Unnamed: 0,model,cv,train_score,test_score,roc_auc,precision,recall,f1
29,cat_model_v10,0.8884,0.9972,0.8523,0.9291,0.9239,0.7847,0.8487


**Conclusions**  
- The feature selection exercise revealed that different features are important for different regions.
- Index 7 (s2) and 67 (TML feat) ranked highly across all three regions.
- Index 77 (TML tree probability) had surprisingly low importance.

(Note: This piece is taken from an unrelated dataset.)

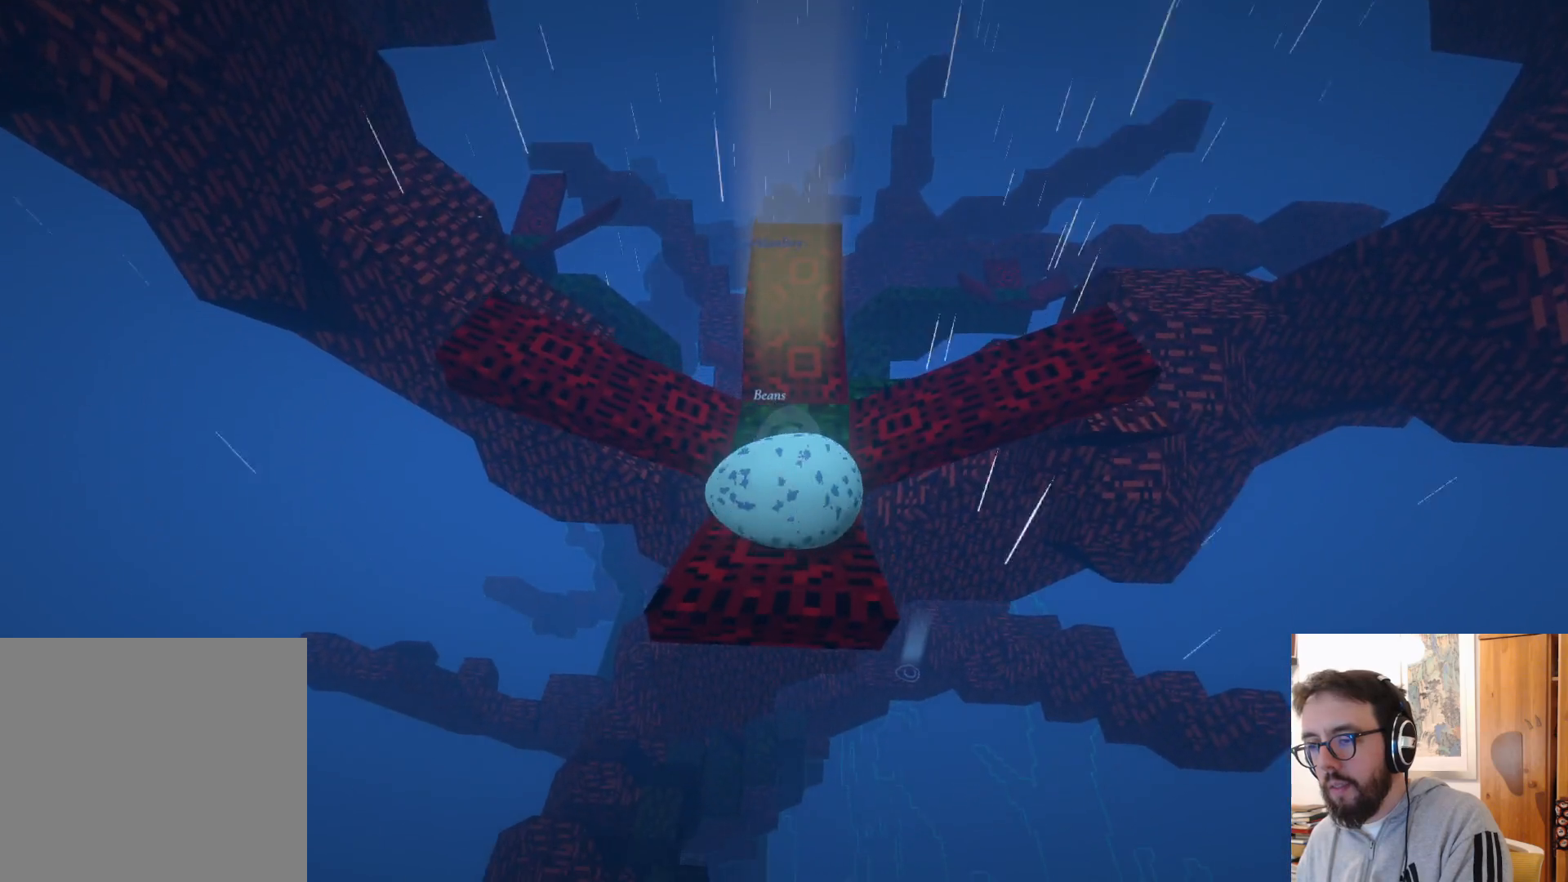
{"dt_ms": 500, "buttons": [], "left_stick": "up", "right_stick": "down-left"}
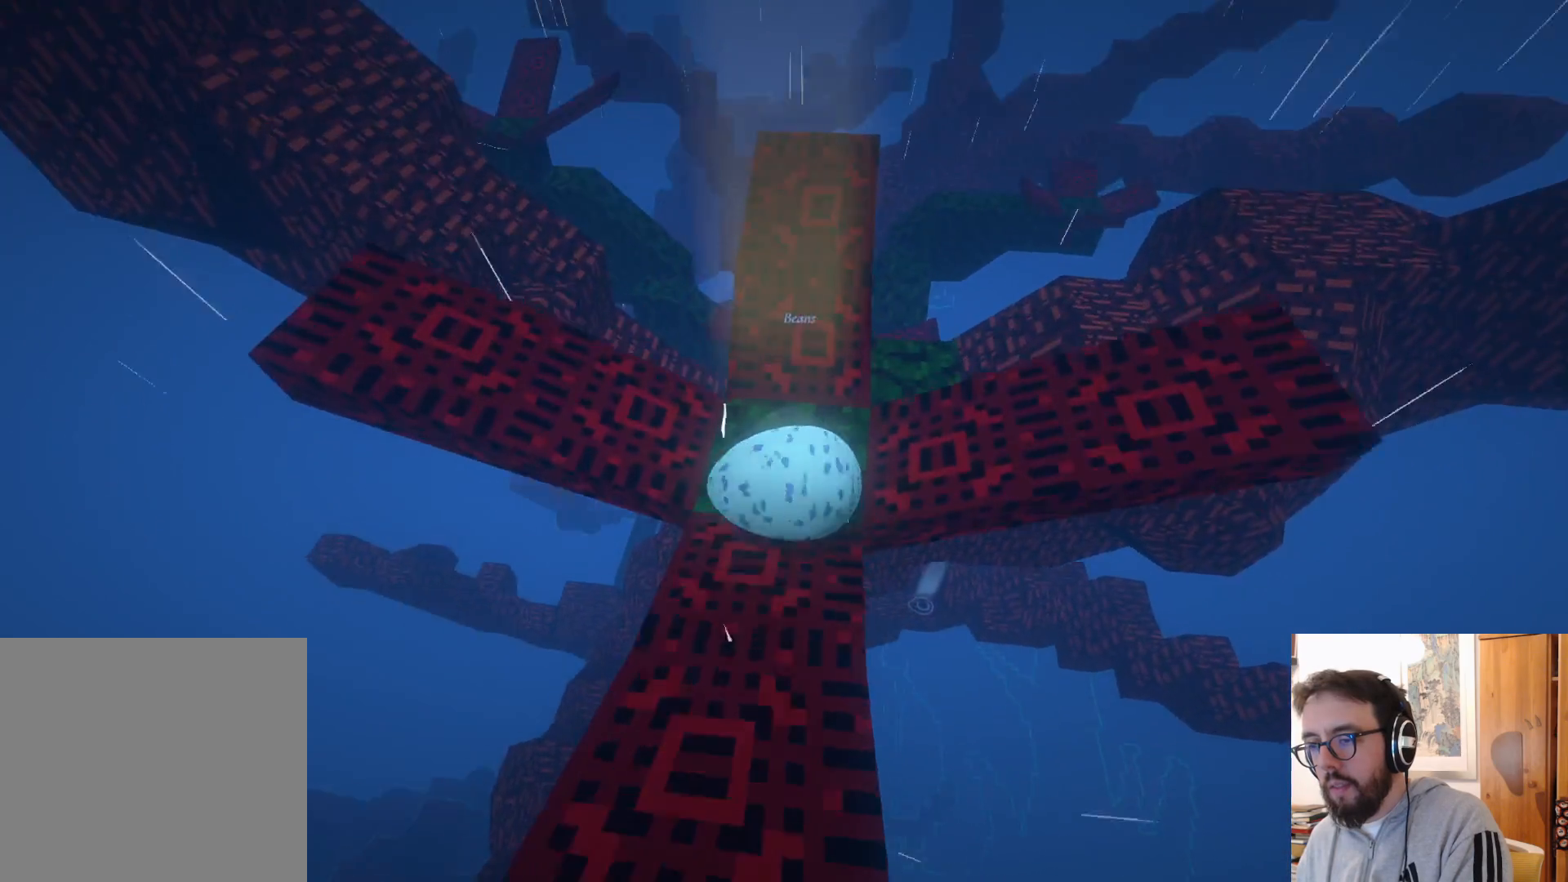
{"dt_ms": 500, "buttons": [], "left_stick": "down", "right_stick": "center", "events": [[250, "right_stick", "center"], [484, "left_stick", "down"]]}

- Fitting the CatboostClassifier with only the top 15 features had a negative impact on performance. Fitting with the top 30 features was better and more aligned with baseline.
- Hyperparameter tuning was informed by [Catboost Documentation](https://catboost.ai/en/docs/concepts/parameter-tuning#iterations). 
- Generally speaking, Catboost's default parameters will provide a strong result, but some adjustments showed minor improvements.